(DIRECTIVE)
Reproduce each of the lines below verbatim, keeping every character and the order unchanged.

(SOURCE MATERIAL)
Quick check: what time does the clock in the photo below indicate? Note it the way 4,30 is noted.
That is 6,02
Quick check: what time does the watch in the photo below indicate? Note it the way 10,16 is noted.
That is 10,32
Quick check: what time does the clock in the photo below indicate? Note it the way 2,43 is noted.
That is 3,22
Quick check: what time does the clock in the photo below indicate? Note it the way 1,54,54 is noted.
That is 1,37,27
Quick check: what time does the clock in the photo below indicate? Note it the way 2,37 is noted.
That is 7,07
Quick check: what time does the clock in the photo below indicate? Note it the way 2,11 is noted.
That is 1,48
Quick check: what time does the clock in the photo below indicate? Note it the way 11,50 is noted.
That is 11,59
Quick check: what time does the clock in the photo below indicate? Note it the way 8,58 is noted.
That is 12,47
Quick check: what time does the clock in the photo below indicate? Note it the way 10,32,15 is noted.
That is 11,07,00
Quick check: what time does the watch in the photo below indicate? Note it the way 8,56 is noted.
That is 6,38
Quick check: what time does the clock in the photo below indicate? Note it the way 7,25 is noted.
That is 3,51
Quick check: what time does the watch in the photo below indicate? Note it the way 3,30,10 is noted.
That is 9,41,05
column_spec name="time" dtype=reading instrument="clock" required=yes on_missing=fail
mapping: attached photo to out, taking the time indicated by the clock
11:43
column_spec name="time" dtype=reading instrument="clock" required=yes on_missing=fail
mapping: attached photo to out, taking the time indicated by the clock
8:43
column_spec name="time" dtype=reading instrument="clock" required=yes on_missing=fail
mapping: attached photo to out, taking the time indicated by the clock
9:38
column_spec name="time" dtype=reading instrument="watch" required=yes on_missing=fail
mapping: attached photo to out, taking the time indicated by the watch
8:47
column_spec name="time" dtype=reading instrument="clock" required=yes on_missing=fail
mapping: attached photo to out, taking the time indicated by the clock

(SOLVED EXERCISE)
Quick check: what time does the clock in the photo below indicate? Note it the way 4,30 is noted.
That is 6,02
Quick check: what time does the watch in the photo below indicate? Note it the way 10,16 is noted.
That is 10,32
Quick check: what time does the clock in the photo below indicate? Note it the way 2,43 is noted.
That is 3,22
Quick check: what time does the clock in the photo below indicate? Note it the way 1,54,54 is noted.
That is 1,37,27
Quick check: what time does the clock in the photo below indicate? Note it the way 2,37 is noted.
That is 7,07
Quick check: what time does the clock in the photo below indicate? Note it the way 2,11 is noted.
That is 1,48
Quick check: what time does the clock in the photo below indicate? Note it the way 11,50 is noted.
That is 11,59
Quick check: what time does the clock in the photo below indicate? Note it the way 8,58 is noted.
That is 12,47
Quick check: what time does the clock in the photo below indicate? Note it the way 10,32,15 is noted.
That is 11,07,00
Quick check: what time does the watch in the photo below indicate? Note it the way 8,56 is noted.
That is 6,38
Quick check: what time does the clock in the photo below indicate? Note it the way 7,25 is noted.
That is 3,51
Quick check: what time does the watch in the photo below indicate? Note it the way 3,30,10 is noted.
That is 9,41,05
column_spec name="time" dtype=reading instrument="clock" required=yes on_missing=fail
mapping: attached photo to out, taking the time indicated by the clock
11:43
column_spec name="time" dtype=reading instrument="clock" required=yes on_missing=fail
mapping: attached photo to out, taking the time indicated by the clock
8:43
column_spec name="time" dtype=reading instrument="clock" required=yes on_missing=fail
mapping: attached photo to out, taking the time indicated by the clock
9:38
column_spec name="time" dtype=reading instrument="watch" required=yes on_missing=fail
mapping: attached photo to out, taking the time indicated by the watch
8:47
column_spec name="time" dtype=reading instrument="clock" required=yes on_missing=fail
mapping: attached photo to out, taking the time indicated by the clock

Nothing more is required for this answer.